Por Guilherme Gomes Ferreira*

Na busca por garantir velhos e novos direitos, a sociedade brasileira se depara com uma realidade que assola os movimentos sociais e que se faz presente na agenda político-contemporânea que, de mesmo modo, não é uma configuração puramente moderna: as políticas segmentárias.

Em vias de regra, nenhum direito é garantido assim, de boa, sem a pressão e o controle social dos movimentos políticos de grupos e coletivos historicamente violados e excluídos em direitos mínimos e básicos, ou seja, no retrato das políticas sociais brasileiras relativas às classes minoritárias, nada é dado: tudo se é conquistado. Essa realidade culminou no imaginário social de muita gente de que apenas o sujeito que, de um lado, vive na pele a negativa ao direito, pode, de outro lado, garanti-lo. Parafraseando Caetano Veloso, “cada um sabe a dor e a delícia de ser o que é” e, por isso, só um igual a mim em situação de violação pode fazer mudar a cena social no campo dos direitos humanos à mim e aos meus semelhantes.
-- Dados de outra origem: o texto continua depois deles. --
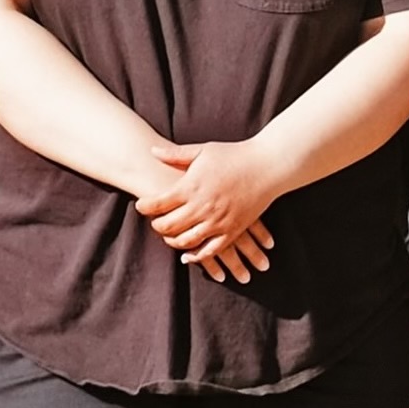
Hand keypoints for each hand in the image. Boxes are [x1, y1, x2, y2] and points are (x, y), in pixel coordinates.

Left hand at [136, 139, 284, 282]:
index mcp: (192, 186)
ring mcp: (218, 221)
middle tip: (153, 223)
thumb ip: (176, 155)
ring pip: (186, 241)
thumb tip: (152, 151)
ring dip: (173, 242)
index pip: (158, 203)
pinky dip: (197, 257)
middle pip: (168, 226)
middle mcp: (202, 207)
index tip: (140, 206)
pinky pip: (210, 250)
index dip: (145, 207)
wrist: (267, 166)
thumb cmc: (234, 155)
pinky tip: (188, 256)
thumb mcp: (203, 150)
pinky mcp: (233, 230)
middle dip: (157, 226)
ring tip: (168, 237)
Esse fenômeno é o que vou denominar de política de segmentação que, longe de avançar para uma sociedade igualitária e justa, caminha na contramão de uma perspectiva de convivência e respeito com as diversidades. Ora, se os gays só podem ser representados por outros gays, para que então tantos esforços na multiplicação de uma educação em direitos humanos da parte de toda a parcela da sociedade heterossexual? O mesmo se vale para os que pensam que só mulheres fazem políticas para mulheres, negros para negros e idosos para idosos, e por ai em diante. Deixam de pensar que somos seres múltiplos e que podemos carregar na seara de nossas identidades muitos gêneros, etnias, idades e sexualidades.

Deixemos de lado o ideário cada vez mais radical e separatista no campo dos direitos e lembremos de uma coisa muito simples e esquecida que nos une a todos: a humanidade.